Reducing Emissions by Exploiting Field-Induced Martensitic Transformations

通过利用场诱导马氏体相变减少排放

基本信息

批准号：
EP/H004882/1
负责人：
David Dye
金额：
$ 146.78万
依托单位：
Imperial College London
依托单位国家：
英国
项目类别：
Fellowship
财政年份：
2010
资助国家：
英国
起止时间：
2010 至无数据
项目状态：
已结题

来源：
https://gtr.ukri.org/projects?ref=EP%2FH004882%2F1
关键词：
Reducing Emissions Exploiting Field Induced

项目摘要

The aim of the the fellowship will be to develop the analysis tools to design and use materials that exploit stress- and electromagnetic field-affected phase transformations. This area extends from bainite and martensite in steels to the variant selection problem during the beta->alpha transformation in titanium and zirconium alloys, from omega superelasticity in the beta-Ti alloy GUM metal to NiTi shape memory alloys (SMAs) and ferromagnetic SMAs. In the component context, conventional SMAs rely on a temperature change to provide actuation, which is achieved either passively in response to the environment or by heating / cooling using bleed air, resistance heating or heating filaments. Ferromagnetic SMAs use an electromagnetic field, which allows much faster switching, for example in a pump or to improve flow control. While the crystallography of these transformations is well understood, models are not generally available for the micromechanics that can be incorporated into Finite Element (FE) descriptions of component behaviour used by designers. In addition, whilst these systems are clearly tractable to atomistic approaches, atomistic modeling is still too immature to reliably design new alloys without experimental support; however approaches such as density functional theory (DFT) can enable insight into alloy design approaches to be developed. A subsidiary aim will be to start to bridge the gap to the DFT community. In conventional alloys the problem is often complicated by a diffusional component to the transformation, or nucleation may be the limiting step. However, we have recently shown clearly that applied stress can bias variant selection, leading to the production of mono-variant transformed beta grains in Ti-6246, with consequent effects on properties. The ability to model variant selection in diffusionless transformations, such as in martensite in steels, omega in Ti and Zr, and in (f)SMAs will be a prerequisite to modeling the more complicated problem in Ti-64 and Ti-6246. Industrially, the major goal of the fellowship will be to build a capability to model such transformations and to design alloys exploiting them for use in aerospace, automotive and power applications, with QinetiQ, Rolls-Royce, Timet, Corus and DSTL.
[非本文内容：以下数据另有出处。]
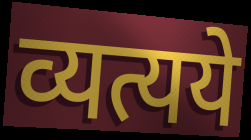
व्यत्यये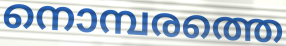
നൊമ്പരത്തെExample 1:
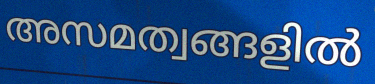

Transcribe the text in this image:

അസമത്വങ്ങളിൽ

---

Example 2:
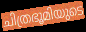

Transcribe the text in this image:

ചിത്രഭൂമിയുടെ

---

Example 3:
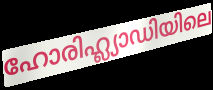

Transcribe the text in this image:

ഹോരിഹ്ല്യാഡിയിലെ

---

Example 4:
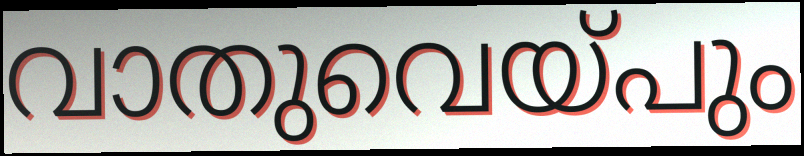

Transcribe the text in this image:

വാതുവെയ്പും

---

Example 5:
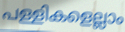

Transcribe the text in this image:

പള്ളികളെല്ലാം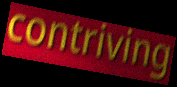
contriving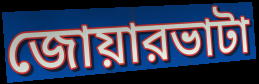
জোয়ারভাটাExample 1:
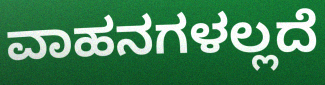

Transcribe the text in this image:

ವಾಹನಗಳಲ್ಲದೆ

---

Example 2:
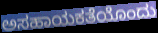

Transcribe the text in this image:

ಅಸಹಾಯಕತೆಯೊಂದು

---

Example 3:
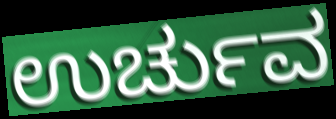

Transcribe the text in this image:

ಉರ್ಚುವ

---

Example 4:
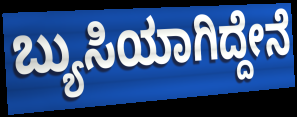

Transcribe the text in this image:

ಬ್ಯುಸಿಯಾಗಿದ್ದೇನೆ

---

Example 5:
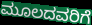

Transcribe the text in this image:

ಮೂಲದವರಿಗೆ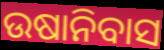
ଉଷାନିବାସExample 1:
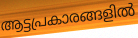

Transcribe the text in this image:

ആട്ടപ്രകാരങ്ങളിൽ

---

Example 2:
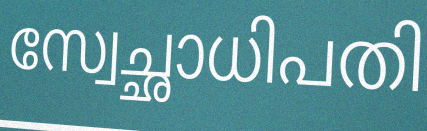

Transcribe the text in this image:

സ്വേച്ഛാധിപതി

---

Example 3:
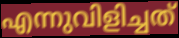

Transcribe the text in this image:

എന്നുവിളിച്ചത്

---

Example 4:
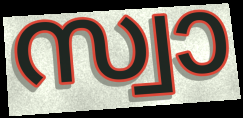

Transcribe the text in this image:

സ്വാ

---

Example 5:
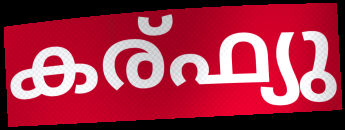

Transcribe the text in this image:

കര്ഫ്യു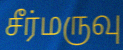
சீர்மருவுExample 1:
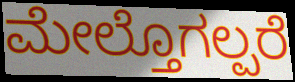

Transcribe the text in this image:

ಮೇಲ್ತೊಗಲ್ಪರೆ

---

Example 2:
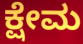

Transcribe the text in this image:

ಕ್ಷೇಮ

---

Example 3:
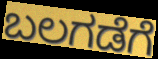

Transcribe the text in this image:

ಬಲಗಡೆಗೆ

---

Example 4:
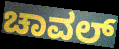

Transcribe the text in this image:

ಚಾವಲ್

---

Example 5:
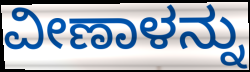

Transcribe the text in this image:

ವೀಣಾಳನ್ನು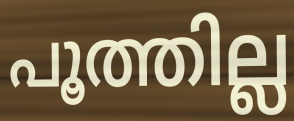
പൂത്തില്ല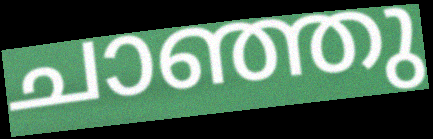
ചാഞ്ഞുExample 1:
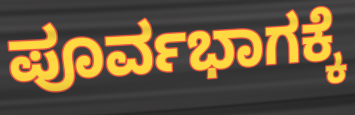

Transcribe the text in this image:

ಪೂರ್ವಭಾಗಕ್ಕೆ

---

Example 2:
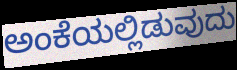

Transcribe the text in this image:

ಅಂಕೆಯಲ್ಲಿಡುವುದು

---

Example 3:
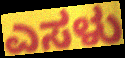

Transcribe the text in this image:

ಎಸಳು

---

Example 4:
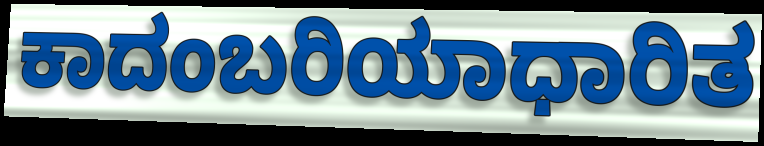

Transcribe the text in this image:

ಕಾದಂಬರಿಯಾಧಾರಿತ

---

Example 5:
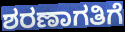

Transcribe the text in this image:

ಶರಣಾಗತಿಗೆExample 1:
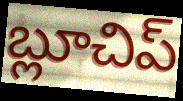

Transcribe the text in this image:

బ్లూచిప్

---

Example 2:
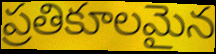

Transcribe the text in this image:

ప్రతికూలమైన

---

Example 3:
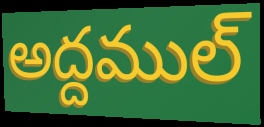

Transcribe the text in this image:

అద్దముల్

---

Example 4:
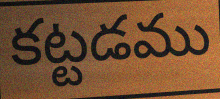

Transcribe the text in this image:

కట్టడము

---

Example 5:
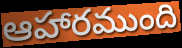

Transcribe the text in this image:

ఆహారముందిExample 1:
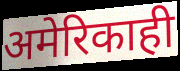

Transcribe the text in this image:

अमेरिकाही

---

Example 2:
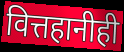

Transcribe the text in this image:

वित्तहानीही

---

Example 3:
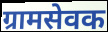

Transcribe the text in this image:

ग्रामसेवक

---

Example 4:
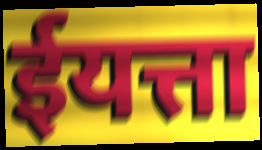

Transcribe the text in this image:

ईयत्ता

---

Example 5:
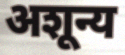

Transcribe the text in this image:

अशून्यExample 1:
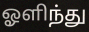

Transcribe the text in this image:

ஓளிந்து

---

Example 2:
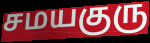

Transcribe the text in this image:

சமயகுரு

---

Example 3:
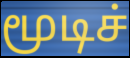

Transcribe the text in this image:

மூடிச்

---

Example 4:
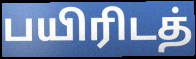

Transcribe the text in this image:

பயிரிடத்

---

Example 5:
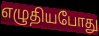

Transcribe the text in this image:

எழுதியபோதுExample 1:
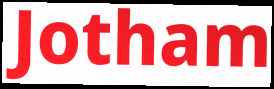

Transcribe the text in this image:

Jotham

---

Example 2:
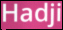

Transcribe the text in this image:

Hadji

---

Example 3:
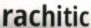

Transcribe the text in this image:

rachitic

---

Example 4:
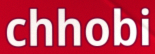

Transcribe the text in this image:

chhobi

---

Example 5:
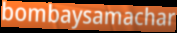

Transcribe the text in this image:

bombaysamacharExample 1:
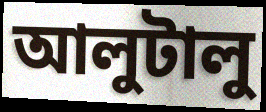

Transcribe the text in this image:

আলুটালু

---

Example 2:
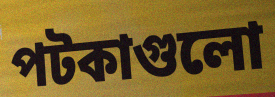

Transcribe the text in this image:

পটকাগুলো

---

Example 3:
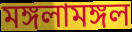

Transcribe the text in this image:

মঙ্গলামঙ্গল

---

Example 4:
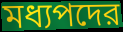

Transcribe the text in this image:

মধ্যপদের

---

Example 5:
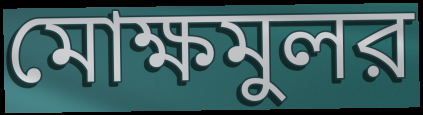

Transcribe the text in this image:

মোক্ষমুলর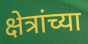
क्षेत्रांच्याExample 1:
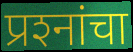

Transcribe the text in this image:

प्रश्‍नांचा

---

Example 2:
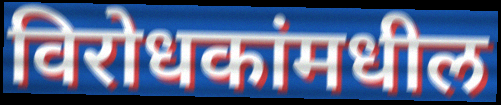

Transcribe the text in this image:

विरोधकांमधील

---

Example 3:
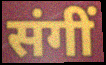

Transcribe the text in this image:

संगीं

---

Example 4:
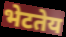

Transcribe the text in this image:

भेटतेय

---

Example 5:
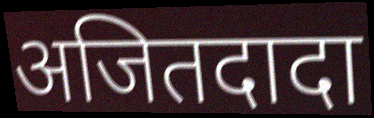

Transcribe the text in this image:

अजितदादाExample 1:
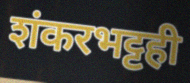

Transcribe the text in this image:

शंकरभट्टही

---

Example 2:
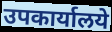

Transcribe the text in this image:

उपकार्यालये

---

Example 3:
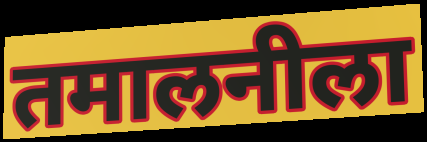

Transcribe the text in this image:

तमालनीला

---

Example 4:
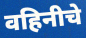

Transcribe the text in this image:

वहिनीचे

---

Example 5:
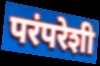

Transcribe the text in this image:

परंपरेशी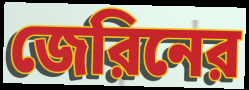
জেরিনের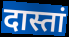
दास्तां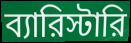
ব্যারিস্টারি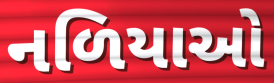
નળિયાઓ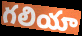
గలియా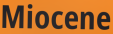
Miocene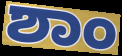
ಶಾಂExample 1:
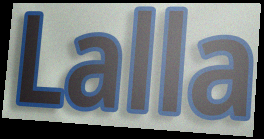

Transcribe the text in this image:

Lalla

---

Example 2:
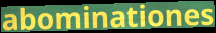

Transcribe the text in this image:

abominationes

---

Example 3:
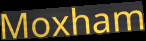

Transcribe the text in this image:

Moxham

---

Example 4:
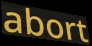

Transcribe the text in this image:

abort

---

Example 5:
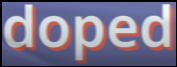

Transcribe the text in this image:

doped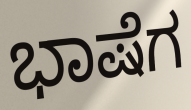
ಭಾಷೆಗ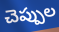
చెప్పులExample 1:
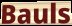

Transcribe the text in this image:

Bauls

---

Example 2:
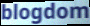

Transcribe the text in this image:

blogdom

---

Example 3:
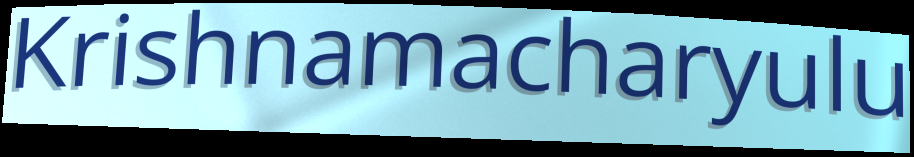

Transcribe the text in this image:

Krishnamacharyulu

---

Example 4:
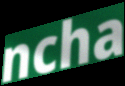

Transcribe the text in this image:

ncha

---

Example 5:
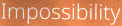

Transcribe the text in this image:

Impossibility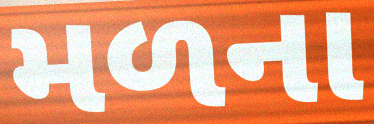
મળના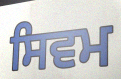
ਸਿਵਮ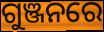
ଗୁଞ୍ଜନରେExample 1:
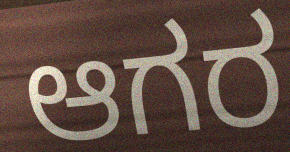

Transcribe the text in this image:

ಆಗರ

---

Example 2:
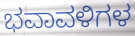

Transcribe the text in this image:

ಭವಾವಳಿಗಳ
该奖学金的目标是开发分析工具来设计和使用利用受应力和电磁场影响的相变的材料。该领域从钢中的贝氏体和马氏体延伸到钛和锆合金中 β->α 转变过程中的变体选择问题，从 β-Ti 合金 GUM 金属中的 omega 超弹性到 NiTi 形状记忆合金 (SMA) 和铁磁 SMA。在组件环境中，传统 SMA 依靠温度变化来提供驱动，这可以通过被动响应环境或通过使用引气、电阻加热或加热丝进行加热/冷却来实现。铁磁 SMA 使用电磁场，可以实现更快的切换，例如在泵中或改善流量控制。虽然这些转变的晶体学已被很好地理解，但通常无法使用可纳入设计人员使用的组件行为的有限元 (FE) 描述的微观力学模型。此外，虽然这些系统显然易于采用原子方法，但原子建模仍然太不成熟，无法在没有实验支持的情况下可靠地设计新合金；然而，密度泛函理论 (DFT) 等方法可以深入了解待开发的合金设计方法。另一个目标是开始弥合与 DFT 社区的差距。在传统合金中，问题通常因相变的扩散成分而变得复杂，或者成核可能是限制步骤。然而，我们最近清楚地表明，施加的应力会使变体选择产生偏差，导致 Ti-6246 中产生单变体转化的 β 晶粒，从而对性能产生影响。对无扩散转变中的变体选择进行建模的能力，例如钢中的马氏体、Ti 和 Zr 中的 omega 以及 (f)SMA，将是对 Ti-64 和 Ti-6246 中更复杂的问题进行建模的先决条件。在工业上，该奖学金的主要目标将是与 QinetiQ、劳斯莱斯、Timet、Corus 和 DSTL 一起建立模拟此类转变的能力，并设计将其用于航空航天、汽车和电力应用的合金。